One child living with me. Dad furious. Oldest child still living with dad. Son still going between houses.

Next installment: explosion number two, this time with police!

Labels: ,

8 Comments:

  • It's pretty bad when your children have to be the "adult" in their relationship with their dad.

    Your ex is an idiot. But you probably already know that. lol

    Last month I finally told the girls (15 and 17) their Dad didn't pay child support regularly/on time. I had been keeping that fact from them all these years. I got tired of them thinking I was a financial planning loser. lol

    By Anonymous Anonymous, at 5:15 a.m.  

  • What a difficult situation for you, and your children.

    I applaud you for keeping your advice to yourself, as you say. That must be very difficult.

    By Anonymous Anonymous, at 7:32 a.m.  

  • My kids are boy 16 girl 15 . It is very sad this situation you write about, i think a good thing of blogs you can write , and have response maybe that will help or a least distract a bit.
    I hope I make myself clear ( I am dutch)

    By Blogger marjan hols reis photography, at 9:49 a.m.  

  • It wasn't until I had my son that I realized I was done trying to win my father's approval. I don't know what it was; maybe I had to spend so much energy on my child that I just stopped caring what he thought of me? Whatever the reasoning behind it, ever since I stopped tying my self-worth to his opinion of me, my life has been better.

    By Blogger c, at 11:20 a.m.  

  • Ugh, how completely rude and selfish. If I were her, I would have walked in and poured a pitcher of cold water over them.

    By Blogger kittenpie, at 9:34 p.m.  

  • Wow...
    Can not even remotely imagine how you stay composed for the kids...
    I am like an irrational Mama Bear with her cub...
    You are a very strong, smart level headed woman... That is exactly what your kids need in this time of...?need?
    What a bloody asshole he is...

    By Blogger Pendullum, at 3:03 p.m.  

  • Absolutely incredible. He is displaying himself as more of a child than the children. Your ability to let them come to conclusions themselves is admirable...but sheesh, your tongue must be bleeding from biting it!

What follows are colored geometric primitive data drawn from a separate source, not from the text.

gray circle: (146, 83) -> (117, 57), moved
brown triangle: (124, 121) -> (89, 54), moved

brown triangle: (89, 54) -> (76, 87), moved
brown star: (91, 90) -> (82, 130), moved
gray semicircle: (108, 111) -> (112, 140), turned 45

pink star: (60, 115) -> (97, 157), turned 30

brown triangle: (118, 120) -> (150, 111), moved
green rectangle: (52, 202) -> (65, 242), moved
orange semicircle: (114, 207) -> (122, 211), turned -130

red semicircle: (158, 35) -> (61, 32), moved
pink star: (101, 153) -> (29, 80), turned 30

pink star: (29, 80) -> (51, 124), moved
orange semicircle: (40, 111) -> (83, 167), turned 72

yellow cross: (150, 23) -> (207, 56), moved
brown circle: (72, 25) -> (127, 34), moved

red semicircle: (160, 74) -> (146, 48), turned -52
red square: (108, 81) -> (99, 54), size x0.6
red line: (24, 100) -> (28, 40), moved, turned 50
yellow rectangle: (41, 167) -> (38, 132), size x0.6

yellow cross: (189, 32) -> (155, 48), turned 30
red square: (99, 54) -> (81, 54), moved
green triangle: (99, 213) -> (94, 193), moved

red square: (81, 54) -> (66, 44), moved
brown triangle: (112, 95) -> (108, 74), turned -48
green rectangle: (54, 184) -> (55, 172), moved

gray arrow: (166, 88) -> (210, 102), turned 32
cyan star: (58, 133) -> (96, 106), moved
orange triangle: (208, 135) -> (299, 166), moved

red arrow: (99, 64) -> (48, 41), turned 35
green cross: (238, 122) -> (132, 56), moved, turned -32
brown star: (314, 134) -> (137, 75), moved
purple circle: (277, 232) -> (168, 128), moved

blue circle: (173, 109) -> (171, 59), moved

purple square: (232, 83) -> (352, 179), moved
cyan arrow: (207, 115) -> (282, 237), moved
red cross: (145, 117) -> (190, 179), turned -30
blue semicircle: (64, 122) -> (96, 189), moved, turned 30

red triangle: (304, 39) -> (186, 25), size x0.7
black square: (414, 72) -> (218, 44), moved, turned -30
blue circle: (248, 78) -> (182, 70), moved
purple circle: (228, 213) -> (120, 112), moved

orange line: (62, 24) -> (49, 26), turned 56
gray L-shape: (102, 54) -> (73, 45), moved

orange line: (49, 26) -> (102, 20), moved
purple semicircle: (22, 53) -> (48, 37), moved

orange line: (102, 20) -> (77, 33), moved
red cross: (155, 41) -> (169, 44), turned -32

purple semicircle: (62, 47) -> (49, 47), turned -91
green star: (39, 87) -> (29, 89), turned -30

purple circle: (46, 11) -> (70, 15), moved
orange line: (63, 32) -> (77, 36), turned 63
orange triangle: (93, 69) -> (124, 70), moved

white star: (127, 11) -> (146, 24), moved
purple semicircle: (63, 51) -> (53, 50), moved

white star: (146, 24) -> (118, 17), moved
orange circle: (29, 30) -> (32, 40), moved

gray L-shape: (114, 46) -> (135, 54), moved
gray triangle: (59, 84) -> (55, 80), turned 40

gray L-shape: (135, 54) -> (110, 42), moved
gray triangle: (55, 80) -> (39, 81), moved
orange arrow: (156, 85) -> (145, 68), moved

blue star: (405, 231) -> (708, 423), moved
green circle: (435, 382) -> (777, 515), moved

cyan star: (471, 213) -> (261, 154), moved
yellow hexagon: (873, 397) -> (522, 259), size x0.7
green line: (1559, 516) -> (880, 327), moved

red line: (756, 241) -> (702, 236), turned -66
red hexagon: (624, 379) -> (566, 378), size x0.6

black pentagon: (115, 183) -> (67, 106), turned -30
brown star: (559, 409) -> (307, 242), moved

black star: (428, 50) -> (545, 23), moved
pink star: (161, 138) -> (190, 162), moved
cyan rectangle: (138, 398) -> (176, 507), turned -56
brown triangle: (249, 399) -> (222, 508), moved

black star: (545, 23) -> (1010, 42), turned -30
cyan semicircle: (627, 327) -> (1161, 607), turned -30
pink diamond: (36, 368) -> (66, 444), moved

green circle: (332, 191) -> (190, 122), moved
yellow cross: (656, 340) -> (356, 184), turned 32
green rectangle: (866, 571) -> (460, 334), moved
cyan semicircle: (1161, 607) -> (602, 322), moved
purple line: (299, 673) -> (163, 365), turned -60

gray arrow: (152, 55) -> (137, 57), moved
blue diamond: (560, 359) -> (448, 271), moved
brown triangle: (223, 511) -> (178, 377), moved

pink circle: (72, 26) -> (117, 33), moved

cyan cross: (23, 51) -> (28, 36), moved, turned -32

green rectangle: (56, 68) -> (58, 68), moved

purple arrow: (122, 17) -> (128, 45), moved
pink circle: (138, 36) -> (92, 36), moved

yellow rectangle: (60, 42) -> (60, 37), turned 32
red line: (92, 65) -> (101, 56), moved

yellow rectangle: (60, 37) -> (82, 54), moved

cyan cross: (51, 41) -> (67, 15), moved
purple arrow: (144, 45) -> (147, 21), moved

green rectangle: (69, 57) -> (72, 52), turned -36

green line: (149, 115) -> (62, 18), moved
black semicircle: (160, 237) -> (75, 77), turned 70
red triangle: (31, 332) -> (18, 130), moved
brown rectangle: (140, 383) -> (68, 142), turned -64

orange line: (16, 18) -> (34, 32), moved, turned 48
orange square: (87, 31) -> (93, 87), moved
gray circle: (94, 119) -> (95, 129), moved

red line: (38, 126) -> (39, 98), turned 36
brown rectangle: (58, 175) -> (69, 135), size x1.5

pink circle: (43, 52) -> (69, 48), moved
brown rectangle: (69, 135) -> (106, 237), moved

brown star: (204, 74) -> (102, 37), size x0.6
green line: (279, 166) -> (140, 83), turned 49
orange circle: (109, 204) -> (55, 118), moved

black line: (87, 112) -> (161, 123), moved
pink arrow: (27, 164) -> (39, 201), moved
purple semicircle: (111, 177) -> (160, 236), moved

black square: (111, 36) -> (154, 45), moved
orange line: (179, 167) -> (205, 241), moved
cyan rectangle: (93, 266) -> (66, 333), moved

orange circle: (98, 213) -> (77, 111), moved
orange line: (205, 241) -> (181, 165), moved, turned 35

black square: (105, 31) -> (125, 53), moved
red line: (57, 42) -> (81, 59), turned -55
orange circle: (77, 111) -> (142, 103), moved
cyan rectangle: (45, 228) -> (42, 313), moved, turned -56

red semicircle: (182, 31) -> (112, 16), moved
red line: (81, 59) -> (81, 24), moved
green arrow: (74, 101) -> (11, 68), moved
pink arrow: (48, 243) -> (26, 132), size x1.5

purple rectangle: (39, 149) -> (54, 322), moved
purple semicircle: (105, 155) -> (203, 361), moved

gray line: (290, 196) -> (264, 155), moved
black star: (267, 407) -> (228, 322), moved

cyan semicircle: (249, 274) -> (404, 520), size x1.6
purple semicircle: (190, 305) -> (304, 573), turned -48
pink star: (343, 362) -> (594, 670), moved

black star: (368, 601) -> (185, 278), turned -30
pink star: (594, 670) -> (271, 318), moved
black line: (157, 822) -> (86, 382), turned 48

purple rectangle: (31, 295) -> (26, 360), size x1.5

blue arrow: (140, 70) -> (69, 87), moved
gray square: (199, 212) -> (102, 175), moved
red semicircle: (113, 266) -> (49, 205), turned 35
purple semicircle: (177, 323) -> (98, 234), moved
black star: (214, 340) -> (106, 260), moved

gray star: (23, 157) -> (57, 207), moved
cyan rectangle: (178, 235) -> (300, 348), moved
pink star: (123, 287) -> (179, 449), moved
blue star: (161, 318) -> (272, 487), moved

    By Blogger crazymumma, at 12:45 a.m.  

  • anonymous: The oldest has already told him that she's sick of being the grown-up. I've worked hard to get myself into the position where I don't *need* the child support to make ends meet every month. Still, I feel it when it doesn't arrive!

    The kids have pretty much figured out for themselves that dad's not reliable with the money. They see the way he keeps getting notices from utilities companies, etc., etc.

    naomi - Yup. I've learned through experience, though. There was a time when I involved my eldest too much, but I realised in time that it just wasn't fair to her. But is it difficult sometimes? Oh, yes!

    afotografia - Blogs are a good way to sort out what you're thinking. It's also nice to imagine a sympathetic audience. Yes, you were perfectly clear!

    kittenpie - I'm sure she was tempted, but I'm also sure that hearing them was quite bad enough - she wouldn't want the visuals!! LOL

    pendullum - that's just the thing, though. Mama Bear has to protect her kids. Much as I might want to just blurt it all out, that would be good for me, but bad for them. So I protect them by reining in my words. Not that it's always easy, but I've had over ten years to practice!

    AC - mah tung ith dithtink-lee thore theeth dayth, for thure... :P

    By Blogger irreverentmama, at 4:58 p.m.